• _Work task_
Leave every picture behind and copy the rest of the entries below exactly.

+ + + +

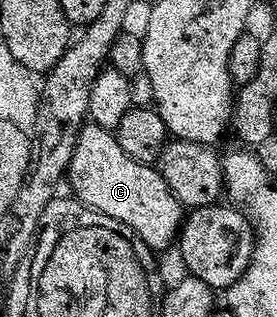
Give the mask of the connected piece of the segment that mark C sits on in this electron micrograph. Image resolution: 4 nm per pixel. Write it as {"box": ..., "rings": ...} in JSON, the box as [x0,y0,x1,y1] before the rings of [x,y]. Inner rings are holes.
{"box":[69,124,185,252],"rings":[[[87,124],[79,131],[69,167],[69,182],[70,178],[71,186],[75,189],[74,197],[78,201],[133,228],[133,232],[137,232],[137,236],[141,236],[152,251],[160,252],[178,239],[185,207],[177,200],[169,184],[165,184],[158,169],[146,162],[133,160],[133,156],[129,156],[121,144],[117,144],[110,129]]]}

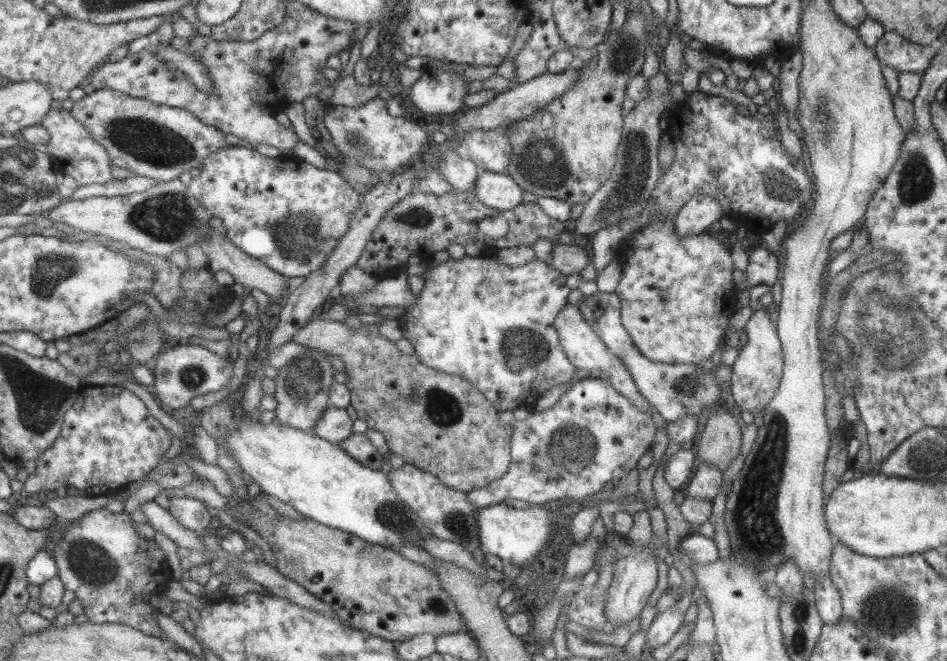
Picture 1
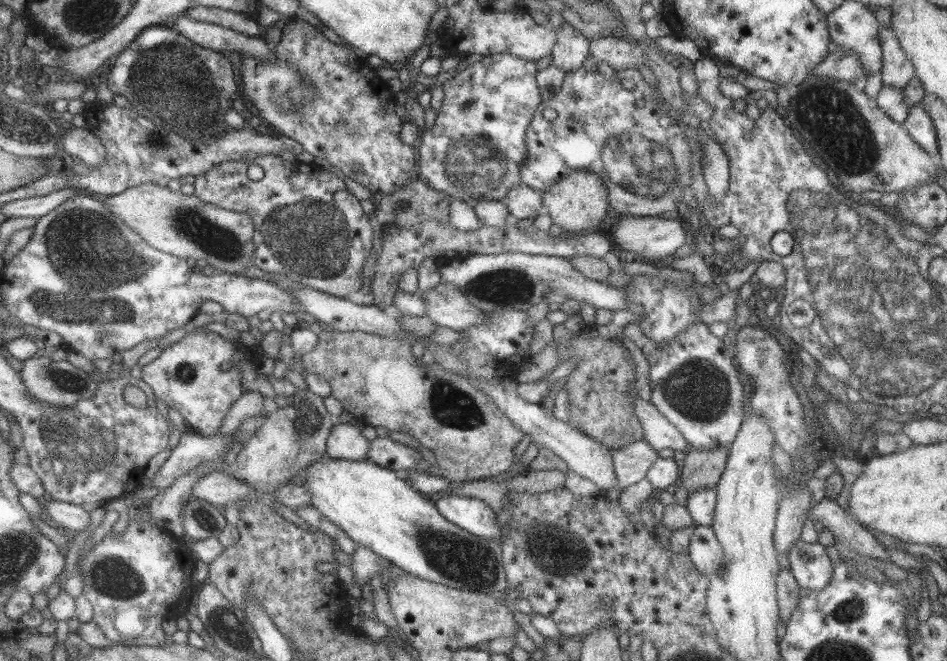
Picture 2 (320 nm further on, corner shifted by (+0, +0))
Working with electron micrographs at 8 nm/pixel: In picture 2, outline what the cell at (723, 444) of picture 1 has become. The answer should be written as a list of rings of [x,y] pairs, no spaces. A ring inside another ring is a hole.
[[[720,447],[715,450],[692,449],[680,457],[683,462],[680,486],[685,488],[687,495],[700,488],[715,487],[725,468],[727,455],[727,447]]]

+ + + +

• _Task solution_
Give the mask of the connected piece of the segment that mark C sits on in this electron micrograph. Image resolution: 4 nm per pixel. Write it as {"box": ..., "rings": ...} in JSON, the box as [x0,y0,x1,y1] before the rings of [x,y]. Inner rings are holes.
{"box":[69,124,185,252],"rings":[[[87,124],[79,131],[69,167],[69,182],[70,178],[71,186],[75,189],[74,197],[78,201],[133,228],[133,232],[137,232],[137,236],[141,236],[152,251],[160,252],[178,239],[185,207],[177,200],[169,184],[165,184],[158,169],[146,162],[133,160],[133,156],[129,156],[121,144],[117,144],[110,129]]]}

Picture 1
Picture 2 (320 nm further on, corner shifted by (+0, +0))
Working with electron micrographs at 8 nm/pixel: In picture 2, outline what the cell at (723, 444) of picture 1 has become. The answer should be written as a list of rings of [x,y] pairs, no spaces. A ring inside another ring is a hole.
[[[720,447],[715,450],[692,449],[680,457],[683,462],[680,486],[685,488],[687,495],[700,488],[715,487],[725,468],[727,455],[727,447]]]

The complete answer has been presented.